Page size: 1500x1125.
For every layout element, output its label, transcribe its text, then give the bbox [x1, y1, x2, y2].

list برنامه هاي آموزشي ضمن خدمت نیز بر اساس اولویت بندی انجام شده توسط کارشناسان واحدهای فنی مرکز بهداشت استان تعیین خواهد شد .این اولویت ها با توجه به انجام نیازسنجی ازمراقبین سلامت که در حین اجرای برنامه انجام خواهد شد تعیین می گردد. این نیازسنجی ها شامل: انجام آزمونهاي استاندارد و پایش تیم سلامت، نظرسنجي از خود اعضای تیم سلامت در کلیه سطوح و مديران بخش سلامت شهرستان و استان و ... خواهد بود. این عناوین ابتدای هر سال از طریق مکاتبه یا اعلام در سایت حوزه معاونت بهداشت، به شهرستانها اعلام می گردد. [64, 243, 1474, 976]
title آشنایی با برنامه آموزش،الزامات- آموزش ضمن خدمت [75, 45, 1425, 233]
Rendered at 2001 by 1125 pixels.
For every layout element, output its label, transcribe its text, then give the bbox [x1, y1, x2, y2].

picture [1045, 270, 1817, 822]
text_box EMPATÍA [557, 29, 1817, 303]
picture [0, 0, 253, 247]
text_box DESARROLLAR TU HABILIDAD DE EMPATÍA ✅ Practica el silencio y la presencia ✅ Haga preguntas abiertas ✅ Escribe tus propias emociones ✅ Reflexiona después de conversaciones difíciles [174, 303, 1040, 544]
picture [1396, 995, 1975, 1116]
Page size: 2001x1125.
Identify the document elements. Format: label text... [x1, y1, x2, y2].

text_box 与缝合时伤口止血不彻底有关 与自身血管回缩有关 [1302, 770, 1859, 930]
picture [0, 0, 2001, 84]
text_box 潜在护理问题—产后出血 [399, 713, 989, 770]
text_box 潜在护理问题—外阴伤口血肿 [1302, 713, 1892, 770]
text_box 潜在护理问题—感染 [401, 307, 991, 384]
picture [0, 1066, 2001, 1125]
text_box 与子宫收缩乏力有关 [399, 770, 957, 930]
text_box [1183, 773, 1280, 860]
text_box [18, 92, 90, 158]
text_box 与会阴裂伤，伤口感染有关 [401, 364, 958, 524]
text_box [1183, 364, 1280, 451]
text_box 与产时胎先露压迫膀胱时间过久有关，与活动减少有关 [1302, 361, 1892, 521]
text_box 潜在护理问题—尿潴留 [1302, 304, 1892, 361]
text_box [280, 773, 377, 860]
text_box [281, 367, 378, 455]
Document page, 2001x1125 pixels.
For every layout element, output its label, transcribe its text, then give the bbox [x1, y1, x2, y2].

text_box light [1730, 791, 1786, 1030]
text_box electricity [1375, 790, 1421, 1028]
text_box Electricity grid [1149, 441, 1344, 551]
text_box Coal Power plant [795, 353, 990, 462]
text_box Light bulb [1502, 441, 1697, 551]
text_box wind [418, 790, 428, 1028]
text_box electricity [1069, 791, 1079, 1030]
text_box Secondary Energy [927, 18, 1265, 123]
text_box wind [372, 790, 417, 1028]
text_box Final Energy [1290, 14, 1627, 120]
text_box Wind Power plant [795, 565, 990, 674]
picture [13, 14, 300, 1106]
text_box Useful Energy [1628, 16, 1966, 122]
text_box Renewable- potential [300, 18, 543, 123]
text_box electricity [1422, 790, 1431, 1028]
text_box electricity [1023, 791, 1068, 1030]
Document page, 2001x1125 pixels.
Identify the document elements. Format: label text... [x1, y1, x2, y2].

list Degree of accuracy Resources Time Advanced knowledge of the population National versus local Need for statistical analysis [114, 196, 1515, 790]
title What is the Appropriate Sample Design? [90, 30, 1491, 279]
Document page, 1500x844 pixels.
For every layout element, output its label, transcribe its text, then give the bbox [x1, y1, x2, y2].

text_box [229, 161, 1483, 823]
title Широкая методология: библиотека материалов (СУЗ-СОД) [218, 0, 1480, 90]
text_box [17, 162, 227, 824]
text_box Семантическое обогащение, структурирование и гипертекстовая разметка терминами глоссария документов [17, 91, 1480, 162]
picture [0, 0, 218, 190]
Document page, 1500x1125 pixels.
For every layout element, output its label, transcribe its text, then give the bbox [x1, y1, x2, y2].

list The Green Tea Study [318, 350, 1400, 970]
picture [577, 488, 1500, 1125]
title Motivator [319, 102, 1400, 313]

——

**Problem to solve**
Where in the entries above does the word "size" appear? Copy each line that has it.

**Written answer**
Page size: 1500x1125.
Page size: 2001x1125.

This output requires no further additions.